Toronto Star columnist Desmond Cole, an outspoken activist against police carding and racial profiling, criticized the newspaper and other local news outlets for repeating a police spokesperson’s description of a young, white bank robber as the “Preppy Bandit” in headlines and social media posts. Contrasting the man’s portrayal by police to that given of racialized suspects, Cole said “we reserve our worst assumptions and judgments about crime for the poor, the racialized, for trans and gender nonconforming people, for the uneducated” (Cole, 2016). His concerns about police language were further reinforced several days later when local news organizations readily repeated Toronto Police Service’s description of the arrest of 16 racialized men in relation to local robberies, calling them a group of “pathetic parasites.” Several news sites used the phrase in quotes but with no attribution specifically to police’s use of the term (Doucette, 2016; Fox, 2016; McGillivray, 2016).

Methodology: What we have achieved so far and what we aim to do

It was important from the outset to establish an open digital-information retrieval process, because we envision JeRI operating automatically, i.e. analyzing the article as it is opened by the reader. For the pilot project, to create a digital corpus of 572 articles related to carding and racial profiling, we used a Python and BeautifulSoup script to scrape articles from the Toronto Star using the search term “carding” between January 1, 2015 and December 31, 2015. We identified open-source natural language processing tools that could identify “named entities” (or personal pronouns) from texts. AlchemyAPI and OpenCalais, two named-entity extractors, were the best candidates as per Rizzy and Tronc’s named entity disambiguation test website.

At the beginning of the study, human coders produced a so-called “gold standard” as per McFarlane (2011) by reading the text and annotating all sources according to Poindexter, Smith, and Heider (2003) for journalism texts. Coders identified sources in texts and categorized them into: (1) unaffiliated private citizens, including witnesses, consumers, students and voters (UNA); (2) authorities, including government officials, politicians and police (AUT); (3) experts, including academics, physicians and lawyers (EXP); (4) organizations, including spokespersons for businesses, nonprofits and advocacy groups (ORG); (5) celebrities, including sports figures and artists (CEL); and (6) media figures and news organizations (MED). We repeated annotation until high intercoder reliability was achieved.

▸ **Data**:
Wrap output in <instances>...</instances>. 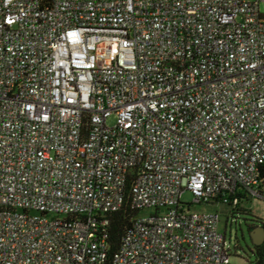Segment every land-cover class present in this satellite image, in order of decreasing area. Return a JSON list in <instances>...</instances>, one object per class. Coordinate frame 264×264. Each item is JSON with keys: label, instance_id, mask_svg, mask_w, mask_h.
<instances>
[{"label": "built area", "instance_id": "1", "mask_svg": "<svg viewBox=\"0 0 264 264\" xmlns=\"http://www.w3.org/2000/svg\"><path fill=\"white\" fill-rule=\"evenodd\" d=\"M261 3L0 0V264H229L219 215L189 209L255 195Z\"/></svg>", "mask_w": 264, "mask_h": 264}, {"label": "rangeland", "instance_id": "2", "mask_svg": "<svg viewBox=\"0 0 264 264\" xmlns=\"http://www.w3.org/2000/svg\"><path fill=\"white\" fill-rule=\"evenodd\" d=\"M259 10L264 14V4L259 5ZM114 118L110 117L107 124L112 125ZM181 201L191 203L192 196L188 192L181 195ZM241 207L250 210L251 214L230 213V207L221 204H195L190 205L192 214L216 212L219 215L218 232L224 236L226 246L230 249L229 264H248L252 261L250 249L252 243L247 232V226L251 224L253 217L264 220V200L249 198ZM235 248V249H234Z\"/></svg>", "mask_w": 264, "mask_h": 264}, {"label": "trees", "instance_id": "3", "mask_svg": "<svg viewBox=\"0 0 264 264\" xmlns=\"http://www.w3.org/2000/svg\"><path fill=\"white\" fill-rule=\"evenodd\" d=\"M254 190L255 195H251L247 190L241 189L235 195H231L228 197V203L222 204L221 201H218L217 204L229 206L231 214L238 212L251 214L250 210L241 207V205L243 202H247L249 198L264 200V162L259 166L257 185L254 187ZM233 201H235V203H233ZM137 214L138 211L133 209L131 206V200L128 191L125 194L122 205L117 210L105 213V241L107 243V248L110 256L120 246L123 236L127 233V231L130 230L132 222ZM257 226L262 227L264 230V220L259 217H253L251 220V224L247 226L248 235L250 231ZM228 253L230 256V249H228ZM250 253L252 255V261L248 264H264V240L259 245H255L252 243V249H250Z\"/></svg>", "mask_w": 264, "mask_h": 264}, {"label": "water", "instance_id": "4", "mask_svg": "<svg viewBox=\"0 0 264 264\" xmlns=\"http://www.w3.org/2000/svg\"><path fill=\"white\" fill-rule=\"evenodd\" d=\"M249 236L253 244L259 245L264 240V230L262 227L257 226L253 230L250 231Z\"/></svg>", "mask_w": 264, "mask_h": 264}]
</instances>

==

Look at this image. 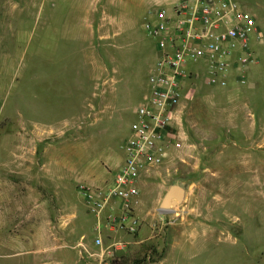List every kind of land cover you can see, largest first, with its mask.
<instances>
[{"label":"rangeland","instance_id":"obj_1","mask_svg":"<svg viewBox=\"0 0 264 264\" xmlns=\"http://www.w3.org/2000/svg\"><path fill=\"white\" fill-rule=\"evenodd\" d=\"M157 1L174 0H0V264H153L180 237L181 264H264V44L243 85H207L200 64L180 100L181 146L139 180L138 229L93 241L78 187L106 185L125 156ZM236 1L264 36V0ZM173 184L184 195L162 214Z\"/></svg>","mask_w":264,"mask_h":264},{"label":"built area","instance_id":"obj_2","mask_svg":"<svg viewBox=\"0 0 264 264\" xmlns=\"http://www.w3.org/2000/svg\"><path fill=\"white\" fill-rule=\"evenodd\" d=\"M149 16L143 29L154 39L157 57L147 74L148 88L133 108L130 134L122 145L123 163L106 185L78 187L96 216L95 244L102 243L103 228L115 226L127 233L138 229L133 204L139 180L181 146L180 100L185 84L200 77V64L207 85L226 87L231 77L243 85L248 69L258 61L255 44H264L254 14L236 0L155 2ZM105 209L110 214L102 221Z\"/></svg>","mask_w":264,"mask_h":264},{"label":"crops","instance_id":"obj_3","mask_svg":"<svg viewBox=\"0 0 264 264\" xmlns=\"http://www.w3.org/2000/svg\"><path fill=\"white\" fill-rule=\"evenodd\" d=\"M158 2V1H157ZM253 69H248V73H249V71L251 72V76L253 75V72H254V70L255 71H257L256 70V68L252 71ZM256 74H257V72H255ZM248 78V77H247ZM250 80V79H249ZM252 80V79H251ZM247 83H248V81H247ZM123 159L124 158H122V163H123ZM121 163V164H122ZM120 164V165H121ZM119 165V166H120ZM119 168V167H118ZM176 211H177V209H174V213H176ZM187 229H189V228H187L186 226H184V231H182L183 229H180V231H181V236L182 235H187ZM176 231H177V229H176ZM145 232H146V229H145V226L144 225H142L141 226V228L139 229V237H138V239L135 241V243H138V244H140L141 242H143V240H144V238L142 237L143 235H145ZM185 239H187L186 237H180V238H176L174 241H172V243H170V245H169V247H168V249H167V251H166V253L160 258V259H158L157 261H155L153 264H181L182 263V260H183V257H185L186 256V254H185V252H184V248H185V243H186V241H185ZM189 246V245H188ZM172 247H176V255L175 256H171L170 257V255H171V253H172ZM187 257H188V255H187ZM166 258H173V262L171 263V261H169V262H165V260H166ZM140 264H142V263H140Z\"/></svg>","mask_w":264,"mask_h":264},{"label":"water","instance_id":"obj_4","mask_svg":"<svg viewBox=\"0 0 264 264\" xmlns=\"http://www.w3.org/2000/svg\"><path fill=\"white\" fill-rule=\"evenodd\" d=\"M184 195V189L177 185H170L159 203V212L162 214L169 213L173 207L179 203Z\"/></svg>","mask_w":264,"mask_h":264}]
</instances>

==

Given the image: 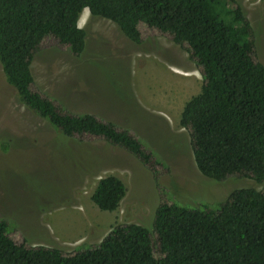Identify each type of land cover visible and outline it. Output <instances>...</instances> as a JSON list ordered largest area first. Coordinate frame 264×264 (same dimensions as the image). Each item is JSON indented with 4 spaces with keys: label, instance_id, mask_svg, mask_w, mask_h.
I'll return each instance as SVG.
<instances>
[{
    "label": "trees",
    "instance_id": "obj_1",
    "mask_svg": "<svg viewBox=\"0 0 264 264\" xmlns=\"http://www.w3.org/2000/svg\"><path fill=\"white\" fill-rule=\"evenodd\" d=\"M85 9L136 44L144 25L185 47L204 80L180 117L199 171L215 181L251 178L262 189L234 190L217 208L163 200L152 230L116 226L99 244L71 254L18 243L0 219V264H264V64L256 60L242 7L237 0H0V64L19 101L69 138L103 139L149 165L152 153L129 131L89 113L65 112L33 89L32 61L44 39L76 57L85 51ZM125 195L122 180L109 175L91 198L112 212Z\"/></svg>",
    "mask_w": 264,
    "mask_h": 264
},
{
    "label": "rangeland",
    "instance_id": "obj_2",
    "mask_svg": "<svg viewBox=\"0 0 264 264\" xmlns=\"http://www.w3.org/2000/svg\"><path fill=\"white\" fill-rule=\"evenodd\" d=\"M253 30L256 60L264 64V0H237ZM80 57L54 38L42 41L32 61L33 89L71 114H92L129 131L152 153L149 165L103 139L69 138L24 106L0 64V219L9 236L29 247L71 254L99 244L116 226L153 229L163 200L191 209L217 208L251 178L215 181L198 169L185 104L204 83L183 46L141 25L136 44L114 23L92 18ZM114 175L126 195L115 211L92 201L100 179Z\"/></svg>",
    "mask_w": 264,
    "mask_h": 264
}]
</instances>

▸ **Instruction A**: Reproduce the passage of the excerpt on police language and news sourcing between "Methodology: What we" and "disambiguation test website.", inclusive.
▸ **Instruction B**:
Answer these questions from the excerpt on police language and news sourcing:
(i) What description did a police spokesperson give the young, white bank robber?
(ii) How many articles made up the digital corpus for the pilot project?
(iii) Which two named-entity extractors were judged the best candidates?
▸ **Instruction C**: List every category into which coders sorted sources in the excerpt on police language and news sourcing, along with each one's abbreviation.

▸ **Final answer A**:
Methodology: What we have achieved so far and what we aim to do

It was important from the outset to establish an open digital-information retrieval process, because we envision JeRI operating automatically, i.e. analyzing the article as it is opened by the reader. For the pilot project, to create a digital corpus of 572 articles related to carding and racial profiling, we used a Python and BeautifulSoup script to scrape articles from the Toronto Star using the search term “carding” between January 1, 2015 and December 31, 2015. We identified open-source natural language processing tools that could identify “named entities” (or personal pronouns) from texts. AlchemyAPI and OpenCalais, two named-entity extractors, were the best candidates as per Rizzy and Tronc’s named entity disambiguation test website.

▸ **Final answer B**:
(i) The "Preppy Bandit"
(ii) 572
(iii) AlchemyAPI and OpenCalais

▸ **Final answer C**:
1. Unaffiliated private citizens (UNA)
2. Authorities (AUT)
3. Experts (EXP)
4. Organizations (ORG)
5. Celebrities (CEL)
6. Media figures and news organizations (MED)